Exercise prompt:
In the listing below, please print the line that contains "thumb ip: (351, 290)" and every line that follows it, exactly.

-- Given records follows --

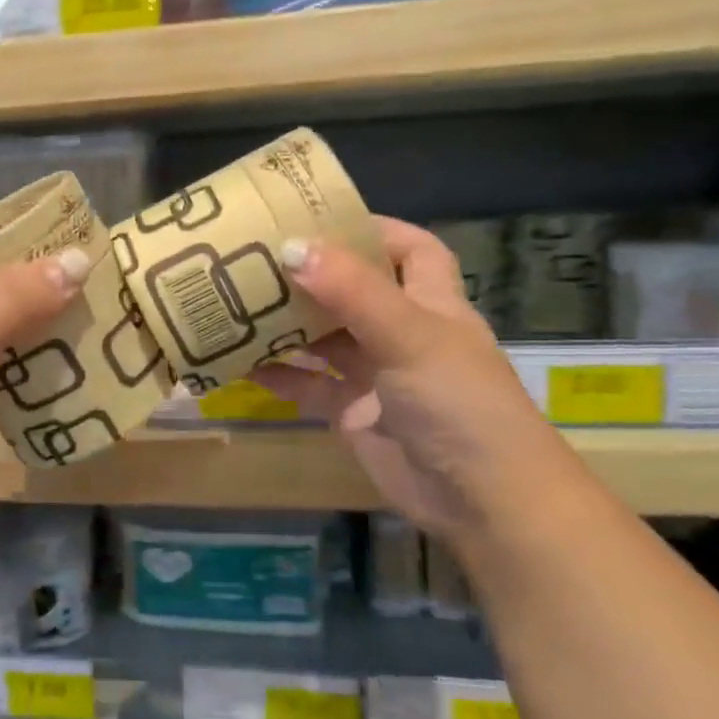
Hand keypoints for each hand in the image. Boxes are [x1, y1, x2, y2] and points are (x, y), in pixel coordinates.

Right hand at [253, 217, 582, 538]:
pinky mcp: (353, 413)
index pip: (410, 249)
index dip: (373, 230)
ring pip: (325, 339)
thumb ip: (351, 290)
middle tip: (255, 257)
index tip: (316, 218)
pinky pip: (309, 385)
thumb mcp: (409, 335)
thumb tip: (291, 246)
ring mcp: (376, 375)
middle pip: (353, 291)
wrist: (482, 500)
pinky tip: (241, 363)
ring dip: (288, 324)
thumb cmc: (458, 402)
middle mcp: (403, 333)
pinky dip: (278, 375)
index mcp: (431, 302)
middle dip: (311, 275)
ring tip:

-- Given records concluded --

Answer to this exercise:
thumb ip: (351, 290)
middle tip: (255, 257)
index tip: (316, 218)
pinky pip: (309, 385)
thumb mcp: (409, 335)
thumb tip: (291, 246)
ring mcp: (376, 375)
middle pip: (353, 291)
wrist: (482, 500)
pinky tip: (241, 363)
ring dip: (288, 324)
thumb cmc: (458, 402)
middle mcp: (403, 333)
pinky dip: (278, 375)
index mcp: (431, 302)
middle dip: (311, 275)
ring tip:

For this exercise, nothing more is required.